Wenn es der Zweck erforderte, daß Langwied und Deichsel von ungleicher Länge sind, so
wäre das gegliederte Viereck kein Parallelogramm mehr, und die Entfernungen der
Befestigungspunkte an Langwied und Deichsel, vom Mittelpunkt der Achse, wären
wechselseitig proportional den Längen der Deichsel und der Langwied.
Diese Abänderung, welche die Ketten ersetzt, gestattet den Lauf in beiden Richtungen,
und ist daher eine wesentliche Vervollkommnung meines Systems.
Ich bin weit entfernt zu glauben, daß dieses Princip nicht auch in anderer Weise
ausgeführt werden könnte; allein die von mir angegebene hat bereits fünf Jahre lang
den Beweis geliefert, daß sie praktisch ist, und die beschriebene Modification
derselben fügt ihr noch wirkliche Vortheile bei.

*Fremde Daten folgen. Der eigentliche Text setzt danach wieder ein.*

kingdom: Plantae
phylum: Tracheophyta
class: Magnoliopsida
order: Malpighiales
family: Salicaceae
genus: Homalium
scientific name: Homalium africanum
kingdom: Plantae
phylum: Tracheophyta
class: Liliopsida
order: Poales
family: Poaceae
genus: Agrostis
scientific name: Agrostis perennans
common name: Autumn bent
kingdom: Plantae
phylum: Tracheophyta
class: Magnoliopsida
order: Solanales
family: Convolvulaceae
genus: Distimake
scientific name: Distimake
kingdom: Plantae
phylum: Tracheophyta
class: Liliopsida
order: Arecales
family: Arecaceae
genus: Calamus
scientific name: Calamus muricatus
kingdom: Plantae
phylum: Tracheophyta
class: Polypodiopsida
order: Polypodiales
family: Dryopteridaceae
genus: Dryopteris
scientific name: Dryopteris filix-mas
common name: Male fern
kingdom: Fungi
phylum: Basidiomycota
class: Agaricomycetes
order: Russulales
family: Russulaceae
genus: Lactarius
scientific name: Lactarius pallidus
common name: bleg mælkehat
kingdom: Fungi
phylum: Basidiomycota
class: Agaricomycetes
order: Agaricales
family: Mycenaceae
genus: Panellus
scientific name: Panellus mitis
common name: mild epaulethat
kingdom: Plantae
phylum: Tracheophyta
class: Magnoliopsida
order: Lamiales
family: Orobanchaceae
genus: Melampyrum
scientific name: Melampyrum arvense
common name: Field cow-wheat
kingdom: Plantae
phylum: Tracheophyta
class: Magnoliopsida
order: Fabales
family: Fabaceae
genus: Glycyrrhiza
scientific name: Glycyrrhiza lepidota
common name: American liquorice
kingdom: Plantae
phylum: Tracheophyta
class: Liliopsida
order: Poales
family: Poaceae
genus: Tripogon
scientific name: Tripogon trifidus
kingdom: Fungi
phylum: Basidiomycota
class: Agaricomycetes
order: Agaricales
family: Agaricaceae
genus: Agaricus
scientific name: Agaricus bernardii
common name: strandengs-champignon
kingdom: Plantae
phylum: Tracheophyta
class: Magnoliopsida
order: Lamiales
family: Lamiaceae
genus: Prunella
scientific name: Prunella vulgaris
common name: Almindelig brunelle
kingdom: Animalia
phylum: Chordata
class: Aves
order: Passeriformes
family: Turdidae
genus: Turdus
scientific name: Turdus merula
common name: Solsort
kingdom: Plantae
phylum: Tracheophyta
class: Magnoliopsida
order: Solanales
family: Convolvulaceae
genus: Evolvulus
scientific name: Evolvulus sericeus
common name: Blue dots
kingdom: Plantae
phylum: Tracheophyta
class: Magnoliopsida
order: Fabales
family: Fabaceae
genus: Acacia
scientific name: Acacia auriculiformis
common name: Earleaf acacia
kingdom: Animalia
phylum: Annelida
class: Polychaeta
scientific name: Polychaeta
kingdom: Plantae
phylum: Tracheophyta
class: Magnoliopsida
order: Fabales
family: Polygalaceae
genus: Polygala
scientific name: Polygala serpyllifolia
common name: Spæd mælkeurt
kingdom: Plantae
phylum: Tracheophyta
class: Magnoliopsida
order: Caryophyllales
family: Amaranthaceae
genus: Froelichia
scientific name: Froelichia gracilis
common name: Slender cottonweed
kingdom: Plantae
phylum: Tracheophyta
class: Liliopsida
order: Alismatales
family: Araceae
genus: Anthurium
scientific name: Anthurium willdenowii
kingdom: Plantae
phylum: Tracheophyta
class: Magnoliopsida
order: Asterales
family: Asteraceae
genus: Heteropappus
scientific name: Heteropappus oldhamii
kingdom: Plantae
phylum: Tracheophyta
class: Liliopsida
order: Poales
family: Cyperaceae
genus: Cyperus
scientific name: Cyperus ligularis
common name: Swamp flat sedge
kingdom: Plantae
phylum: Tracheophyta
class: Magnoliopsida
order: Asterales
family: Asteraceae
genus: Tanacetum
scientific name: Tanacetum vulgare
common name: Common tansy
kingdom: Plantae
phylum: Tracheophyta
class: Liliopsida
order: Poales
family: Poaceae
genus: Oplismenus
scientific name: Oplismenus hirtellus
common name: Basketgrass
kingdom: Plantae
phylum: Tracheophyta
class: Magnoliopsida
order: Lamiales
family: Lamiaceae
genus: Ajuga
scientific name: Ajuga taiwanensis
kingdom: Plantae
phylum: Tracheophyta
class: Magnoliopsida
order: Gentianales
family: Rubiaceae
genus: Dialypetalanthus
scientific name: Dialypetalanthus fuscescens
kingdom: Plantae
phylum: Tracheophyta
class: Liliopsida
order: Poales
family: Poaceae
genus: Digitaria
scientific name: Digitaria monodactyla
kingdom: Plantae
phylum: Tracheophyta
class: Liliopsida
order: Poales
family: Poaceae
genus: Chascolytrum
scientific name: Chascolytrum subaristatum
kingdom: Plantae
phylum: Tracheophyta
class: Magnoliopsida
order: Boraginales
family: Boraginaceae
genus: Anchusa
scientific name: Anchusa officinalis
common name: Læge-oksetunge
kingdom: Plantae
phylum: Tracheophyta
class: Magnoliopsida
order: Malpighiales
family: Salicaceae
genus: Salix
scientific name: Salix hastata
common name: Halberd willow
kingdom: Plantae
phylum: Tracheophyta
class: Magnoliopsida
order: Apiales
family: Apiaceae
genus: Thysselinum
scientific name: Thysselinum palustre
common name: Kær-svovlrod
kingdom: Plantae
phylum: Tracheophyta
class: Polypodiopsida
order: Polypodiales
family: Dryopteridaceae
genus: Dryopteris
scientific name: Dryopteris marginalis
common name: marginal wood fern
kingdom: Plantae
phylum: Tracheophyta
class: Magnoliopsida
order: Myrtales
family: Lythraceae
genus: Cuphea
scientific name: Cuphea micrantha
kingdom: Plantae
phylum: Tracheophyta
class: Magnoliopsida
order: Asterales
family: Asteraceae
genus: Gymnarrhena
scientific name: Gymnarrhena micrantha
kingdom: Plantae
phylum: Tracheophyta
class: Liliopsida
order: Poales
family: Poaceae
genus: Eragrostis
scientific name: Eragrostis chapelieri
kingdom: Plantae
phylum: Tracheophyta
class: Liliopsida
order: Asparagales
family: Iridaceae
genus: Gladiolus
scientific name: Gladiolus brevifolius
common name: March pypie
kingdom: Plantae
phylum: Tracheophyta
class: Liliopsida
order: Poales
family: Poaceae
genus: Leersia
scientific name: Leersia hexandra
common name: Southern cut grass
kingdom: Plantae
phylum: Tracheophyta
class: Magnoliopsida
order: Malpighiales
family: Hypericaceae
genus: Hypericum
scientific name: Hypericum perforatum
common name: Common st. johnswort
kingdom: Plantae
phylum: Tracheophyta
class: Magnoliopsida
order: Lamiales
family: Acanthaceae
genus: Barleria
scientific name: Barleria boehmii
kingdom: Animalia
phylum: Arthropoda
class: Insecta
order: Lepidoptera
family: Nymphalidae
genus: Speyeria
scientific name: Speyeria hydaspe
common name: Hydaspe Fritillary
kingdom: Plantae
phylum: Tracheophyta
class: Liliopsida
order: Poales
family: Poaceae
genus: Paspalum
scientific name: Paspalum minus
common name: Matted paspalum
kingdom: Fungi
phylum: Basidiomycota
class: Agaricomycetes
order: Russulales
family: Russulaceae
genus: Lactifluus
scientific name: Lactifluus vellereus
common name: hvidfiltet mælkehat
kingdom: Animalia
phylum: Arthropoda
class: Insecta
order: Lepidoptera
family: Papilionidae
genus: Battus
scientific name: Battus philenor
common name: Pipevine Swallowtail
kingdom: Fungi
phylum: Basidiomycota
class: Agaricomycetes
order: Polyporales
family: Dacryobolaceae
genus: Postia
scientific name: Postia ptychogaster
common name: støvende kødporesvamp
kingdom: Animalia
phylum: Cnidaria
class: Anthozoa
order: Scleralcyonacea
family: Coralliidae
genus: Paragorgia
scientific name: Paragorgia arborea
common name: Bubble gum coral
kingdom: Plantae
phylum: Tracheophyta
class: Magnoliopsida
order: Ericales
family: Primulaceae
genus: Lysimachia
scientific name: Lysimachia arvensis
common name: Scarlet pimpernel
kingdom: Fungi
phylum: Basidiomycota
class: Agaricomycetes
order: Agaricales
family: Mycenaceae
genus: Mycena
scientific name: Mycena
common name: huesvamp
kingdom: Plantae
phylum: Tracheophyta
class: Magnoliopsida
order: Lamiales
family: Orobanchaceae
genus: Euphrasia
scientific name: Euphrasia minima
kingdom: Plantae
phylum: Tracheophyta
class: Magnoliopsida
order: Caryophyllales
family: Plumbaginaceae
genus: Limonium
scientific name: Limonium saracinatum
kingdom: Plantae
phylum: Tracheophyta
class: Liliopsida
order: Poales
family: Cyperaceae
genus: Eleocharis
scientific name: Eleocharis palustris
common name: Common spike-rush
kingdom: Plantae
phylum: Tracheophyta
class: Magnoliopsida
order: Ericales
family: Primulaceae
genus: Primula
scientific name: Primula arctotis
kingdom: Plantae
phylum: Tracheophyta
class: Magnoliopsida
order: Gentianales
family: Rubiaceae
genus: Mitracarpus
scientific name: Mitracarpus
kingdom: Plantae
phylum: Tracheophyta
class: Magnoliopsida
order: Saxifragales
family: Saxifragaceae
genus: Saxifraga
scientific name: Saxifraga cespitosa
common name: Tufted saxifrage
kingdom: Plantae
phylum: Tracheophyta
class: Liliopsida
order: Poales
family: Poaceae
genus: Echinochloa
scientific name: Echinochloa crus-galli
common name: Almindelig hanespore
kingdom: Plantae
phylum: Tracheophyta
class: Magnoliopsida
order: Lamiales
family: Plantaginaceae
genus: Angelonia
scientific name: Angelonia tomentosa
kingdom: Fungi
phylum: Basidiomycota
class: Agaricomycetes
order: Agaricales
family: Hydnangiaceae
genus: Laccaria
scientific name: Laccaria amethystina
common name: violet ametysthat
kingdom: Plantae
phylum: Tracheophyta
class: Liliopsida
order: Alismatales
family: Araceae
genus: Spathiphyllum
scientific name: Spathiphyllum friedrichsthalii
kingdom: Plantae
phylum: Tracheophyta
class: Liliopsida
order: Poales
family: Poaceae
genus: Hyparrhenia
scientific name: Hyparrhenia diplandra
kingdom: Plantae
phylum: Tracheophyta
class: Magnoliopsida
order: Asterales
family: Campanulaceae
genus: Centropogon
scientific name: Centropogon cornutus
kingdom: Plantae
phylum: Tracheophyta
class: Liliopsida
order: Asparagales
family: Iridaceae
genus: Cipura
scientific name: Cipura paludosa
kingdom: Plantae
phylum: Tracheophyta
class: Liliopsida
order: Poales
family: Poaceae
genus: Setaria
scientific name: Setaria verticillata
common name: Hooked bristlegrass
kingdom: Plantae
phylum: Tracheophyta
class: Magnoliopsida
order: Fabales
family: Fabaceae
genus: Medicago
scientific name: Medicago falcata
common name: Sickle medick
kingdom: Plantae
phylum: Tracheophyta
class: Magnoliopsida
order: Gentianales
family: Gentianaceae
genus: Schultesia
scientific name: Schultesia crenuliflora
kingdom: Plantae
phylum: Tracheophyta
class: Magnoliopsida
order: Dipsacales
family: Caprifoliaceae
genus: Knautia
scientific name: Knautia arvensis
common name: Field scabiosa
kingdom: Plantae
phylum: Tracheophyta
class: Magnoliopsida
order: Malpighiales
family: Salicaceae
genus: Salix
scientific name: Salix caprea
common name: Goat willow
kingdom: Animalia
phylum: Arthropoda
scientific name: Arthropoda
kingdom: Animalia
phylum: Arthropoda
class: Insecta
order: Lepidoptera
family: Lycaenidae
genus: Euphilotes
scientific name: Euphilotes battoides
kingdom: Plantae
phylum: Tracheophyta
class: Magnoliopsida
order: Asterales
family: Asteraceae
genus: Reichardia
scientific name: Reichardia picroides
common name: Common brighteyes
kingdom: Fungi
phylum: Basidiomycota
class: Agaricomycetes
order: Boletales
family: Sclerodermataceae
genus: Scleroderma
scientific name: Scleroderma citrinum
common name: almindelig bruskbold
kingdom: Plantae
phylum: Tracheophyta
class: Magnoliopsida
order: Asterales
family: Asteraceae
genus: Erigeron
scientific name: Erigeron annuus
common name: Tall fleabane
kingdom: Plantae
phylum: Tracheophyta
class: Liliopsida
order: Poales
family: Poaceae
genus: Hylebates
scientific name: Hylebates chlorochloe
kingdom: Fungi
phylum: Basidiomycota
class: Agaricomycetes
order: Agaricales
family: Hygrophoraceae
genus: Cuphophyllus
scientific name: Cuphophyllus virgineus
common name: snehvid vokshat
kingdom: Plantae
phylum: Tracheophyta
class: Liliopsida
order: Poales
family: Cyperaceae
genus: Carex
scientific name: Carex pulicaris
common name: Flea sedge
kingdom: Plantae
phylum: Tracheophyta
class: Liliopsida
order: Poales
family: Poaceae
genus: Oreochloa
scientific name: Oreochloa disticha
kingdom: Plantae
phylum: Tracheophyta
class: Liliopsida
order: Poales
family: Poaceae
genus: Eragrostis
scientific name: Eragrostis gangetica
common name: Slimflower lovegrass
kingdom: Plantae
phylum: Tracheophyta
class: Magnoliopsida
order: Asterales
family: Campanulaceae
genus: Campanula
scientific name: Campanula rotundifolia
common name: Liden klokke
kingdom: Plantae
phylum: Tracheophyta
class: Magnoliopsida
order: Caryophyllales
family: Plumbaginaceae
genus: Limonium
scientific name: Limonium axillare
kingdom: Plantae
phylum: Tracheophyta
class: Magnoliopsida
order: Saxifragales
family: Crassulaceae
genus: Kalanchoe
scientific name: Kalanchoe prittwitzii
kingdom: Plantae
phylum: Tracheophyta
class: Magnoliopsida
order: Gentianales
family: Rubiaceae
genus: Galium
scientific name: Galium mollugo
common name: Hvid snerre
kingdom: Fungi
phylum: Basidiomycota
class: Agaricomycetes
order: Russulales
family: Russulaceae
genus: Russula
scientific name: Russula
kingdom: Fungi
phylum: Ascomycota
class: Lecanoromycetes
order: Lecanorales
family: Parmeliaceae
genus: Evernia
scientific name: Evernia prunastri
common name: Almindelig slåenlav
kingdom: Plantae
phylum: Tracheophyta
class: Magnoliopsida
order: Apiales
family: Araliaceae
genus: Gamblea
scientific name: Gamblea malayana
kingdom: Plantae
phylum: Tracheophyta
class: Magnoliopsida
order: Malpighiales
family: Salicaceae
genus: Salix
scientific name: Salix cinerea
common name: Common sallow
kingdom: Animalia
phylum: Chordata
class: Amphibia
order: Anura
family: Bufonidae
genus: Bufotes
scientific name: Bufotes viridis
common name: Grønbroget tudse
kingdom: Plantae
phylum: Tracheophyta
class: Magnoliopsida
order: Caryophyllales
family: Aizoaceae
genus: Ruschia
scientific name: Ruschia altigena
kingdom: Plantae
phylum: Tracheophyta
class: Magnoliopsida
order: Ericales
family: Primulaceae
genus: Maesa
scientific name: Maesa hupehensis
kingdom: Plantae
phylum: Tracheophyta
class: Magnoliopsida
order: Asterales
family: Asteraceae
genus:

Da durch eine sehr einfache Vorkehrung gegliederte Züge in die Züge der bestehenden
Bahnen eingeschaltet werden können, so lassen sich die beiden Systeme in jeder
Hinsicht leicht direct vergleichen; außer der Verminderung des der Zugkraft sich
entgegensetzenden Widerstandes, würde auch eine bedeutende Ersparung stattfinden,
da, wie alles hoffen läßt, Radreifen angefertigt werden könnten, welche statt
20–25,000 Kilometer, einen zehnmal so großen Weg zurückzulegen vermöchten,
wie dieß auf der Sceaur-Bahn der Fall ist, wo noch kein Waggonrad wieder auf
die Drehbank gebracht werden mußte, mehrere aber schon über 200,000 Kilometer
zurückgelegt haben.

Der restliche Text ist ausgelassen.